Is this the correct use of threadfence_block?

I’ve come across an article that includes a pseudocode like this:

for (/∗sorted body indexes assigned to me∗/) {
depth = 0;
while (depth >= 0) {
while (/∗there are more nodes to visit∗/) {
if (/∗I’m the first thread in the warp∗/) {
// move on to next node
// read node data and put in shared memory
}
threadfence block();
if (/∗node is not null∗/) {
// get node data from shared memory
// use node data
}
}
}
}

I have shortened the code but the main part is there. What puzzles me here is the use of threadfence_block() which the authors explain as “a block-local memory fence ( threadfence block()) to prevent data reordering so that the threads in a warp can safely retrieve the data from shared memory.” Let us assume that the kernel is executed by a SINGLE WARP as indicated. Is threadfence_block() needed at all (even for theoretical correctness)?

What if the code was executed by several warps from a SINGLE BLOCK? Does threadfence_block() guarantee correct operation or should there be a syncthreads() instead? My suspicion is what happens if some warps have already advanced past the data reading stage - or is the warp order imposed and warp 0 (with thread 0) always remains “in the lead”?

There is another article in which some other authors use threadfence_block() because it is required for “intra-warp visibility of any pending writes”. In their code each thread in a warp copies several pieces of data from global to shared memory, calls threadfence_block() and then all threads in that same warp go on to operate on the data in shared memory. Is that threadfence_block() by any means necessary?

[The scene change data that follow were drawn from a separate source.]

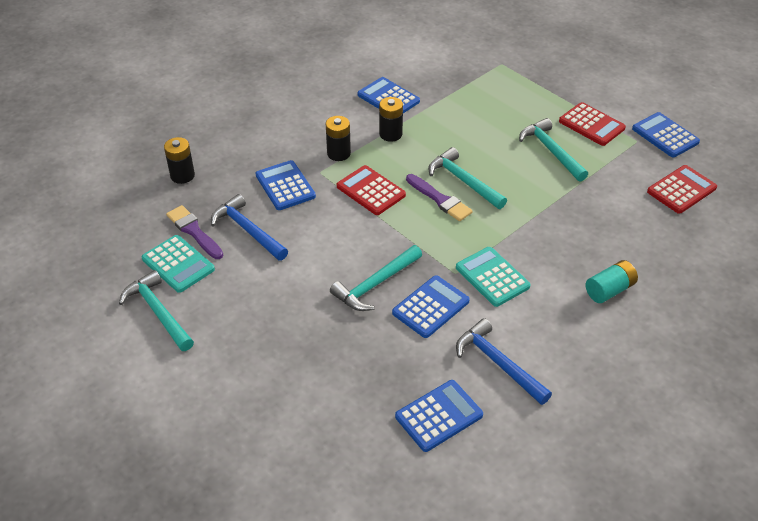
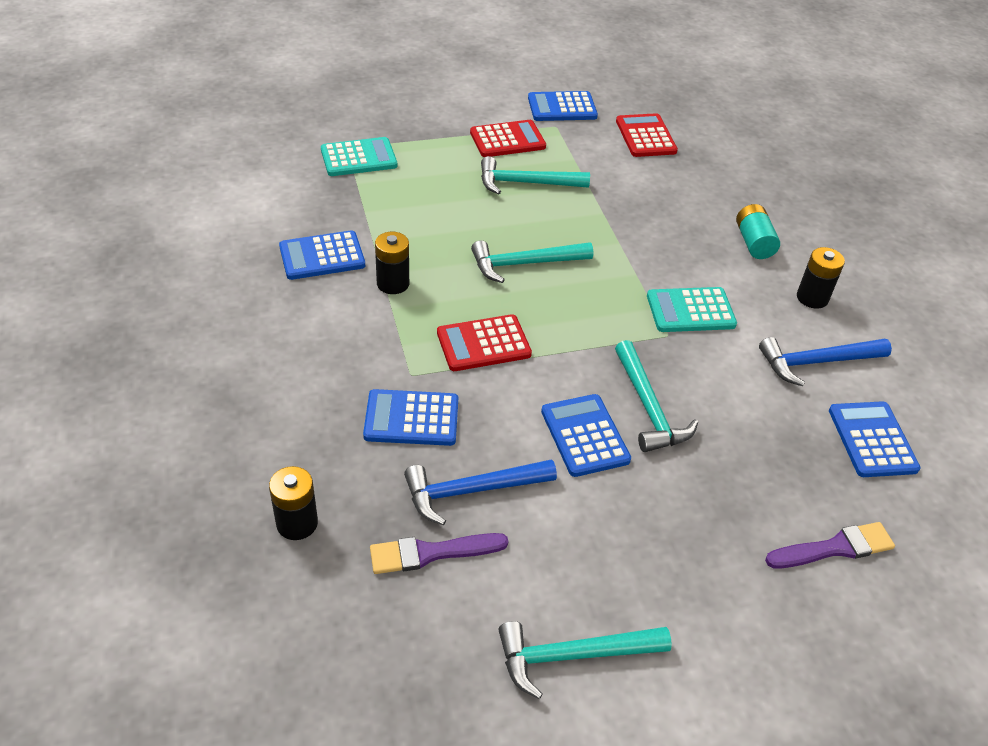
camera: 65 degrees left, 0 degrees up
(178, 264) = (488, 597): turquoise calculator -> turquoise calculator (359, 158)
(338, 153) = (389, 343): black battery -> black battery (812, 298)
(431, 307) = (710, 377): blue calculator -> blue calculator (585, 436)
(440, 199) = (542, 295): purple brush -> purple brush (834, 548)

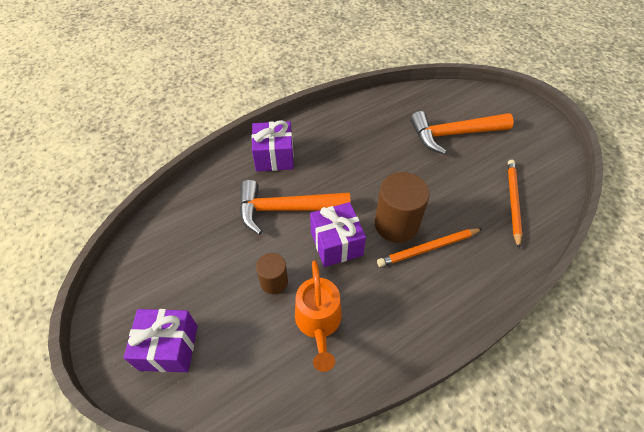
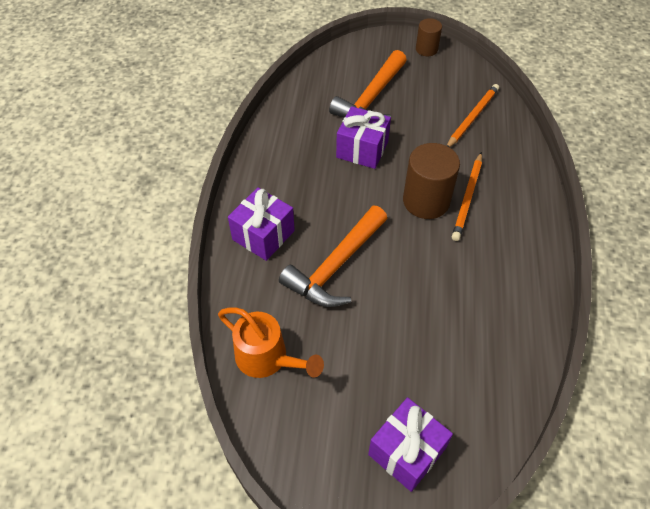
camera: 50 degrees left, 0 degrees up
(274, 282) = (407, 325): brown cylinder -> brown cylinder (426, 49)
(319, 323) = (475, 318): orange watering can -> orange watering can (268, 359)
(336, 244) = (408, 254): purple gift -> purple gift (362, 149)
(512, 202) = (472, 117): orange pencil -> orange pencil turned 75 degrees clockwise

Without seeing the indexing pattern, I’m not sure if the usage is correct. Since the fence functions don’t provide any synchronization, they generally don’t work in the situations where people try to use them. If you are sending data from one thread to another thread within a block via shared memory, you basically have to use syncthreads(). The receiving thread has to actually wait at some line until the sending thread has finished the write to shared memory.

I can imagine some algorithms using polling that might be satisfied with just a fence to guarantee progress, and maybe your pseudocode falls into that category.

According to the Programming Guide the threadfence functions are used to enforce the visibility of memory writes that could be executed out of order. If I point to the last paragraph in my first post, some authors actually use threadfence_block to enforce “intra-warp visibility of pending writes” which seems completely useless to me (the focus is on intra-warp), even if we assume that threads in the same warp are not executed in exact lock-step.

Regarding the given pseudocode the same reasoning applies - in my opinion the fence functions have no effect on the intra-warp visibility of writes, while for the inter-warp (i.e. intra-block or inter-block) they are too weak. I am not sure how different indexing patterns could make any difference. The example in the prog. guide is very specific, using atomics on shared flag variable and guaranteeing that all the data produced by one thread are properly stored before the flag is tested by other threads (in other blocks). I have not yet seen a single other sensible use of threadfence functions and the prog. guide should definitely elaborate on this. In the meantime I suspect there is a huge number of kernels out there that use the threadfence functions improperly either in cases when they are not needed at all or when syncthreads should be used instead.

Anyway thanks for your reply, if you could only explain what you mean by “guaranteeing progress with polling algorithms”.

The reply/view ratio of this post suggests that indeed no one understands this fencing stuff (and/or uses it).

That is probably true. I have yet to need a fence instruction.